--- start Dataset rows ---
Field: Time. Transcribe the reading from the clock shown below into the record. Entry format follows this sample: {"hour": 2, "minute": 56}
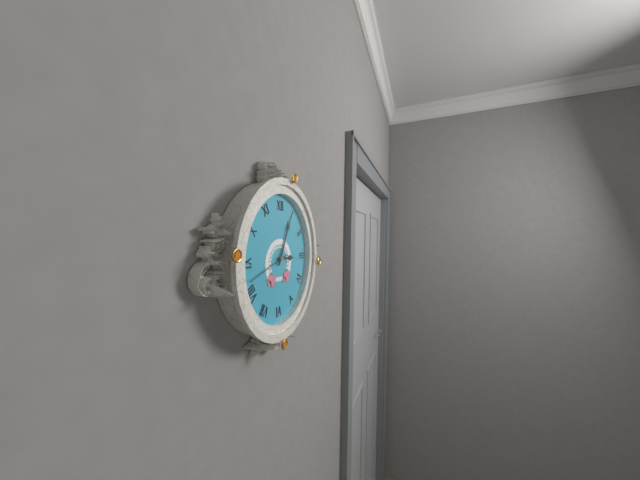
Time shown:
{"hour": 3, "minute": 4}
--- end Dataset rows ---
--- start Dataset rows ---
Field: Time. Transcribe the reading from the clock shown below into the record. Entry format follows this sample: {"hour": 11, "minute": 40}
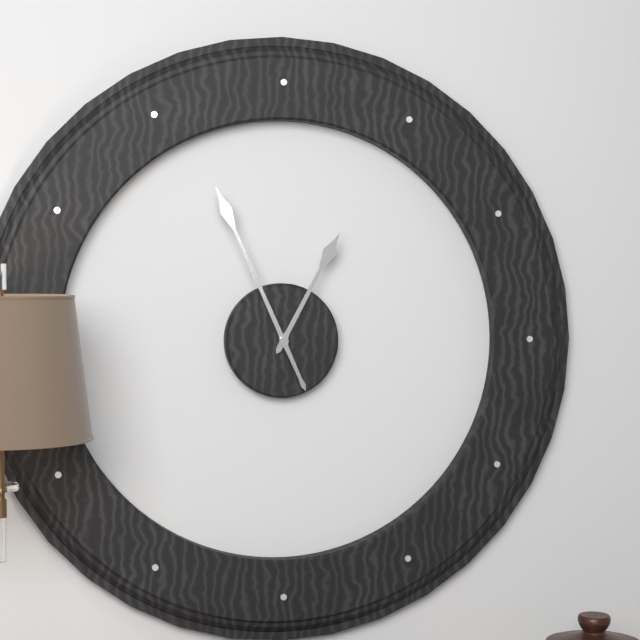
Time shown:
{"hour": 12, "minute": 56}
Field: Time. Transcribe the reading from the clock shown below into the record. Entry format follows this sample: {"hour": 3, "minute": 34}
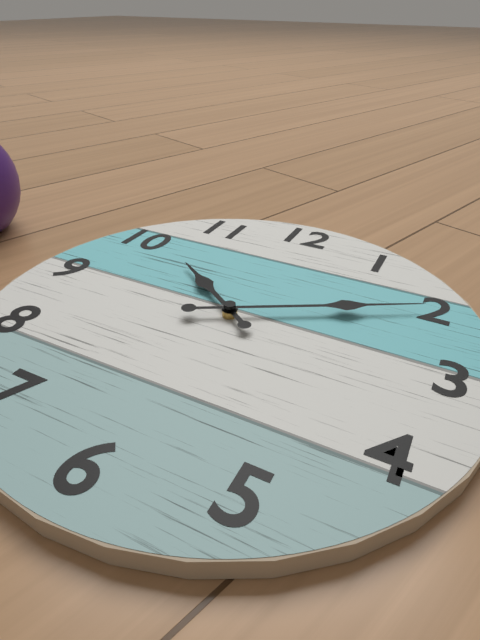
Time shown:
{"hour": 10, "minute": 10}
--- end Dataset rows ---
Count the lines in the items above that contain the word "Entry", treating case as significant. Reply with the number alone.

3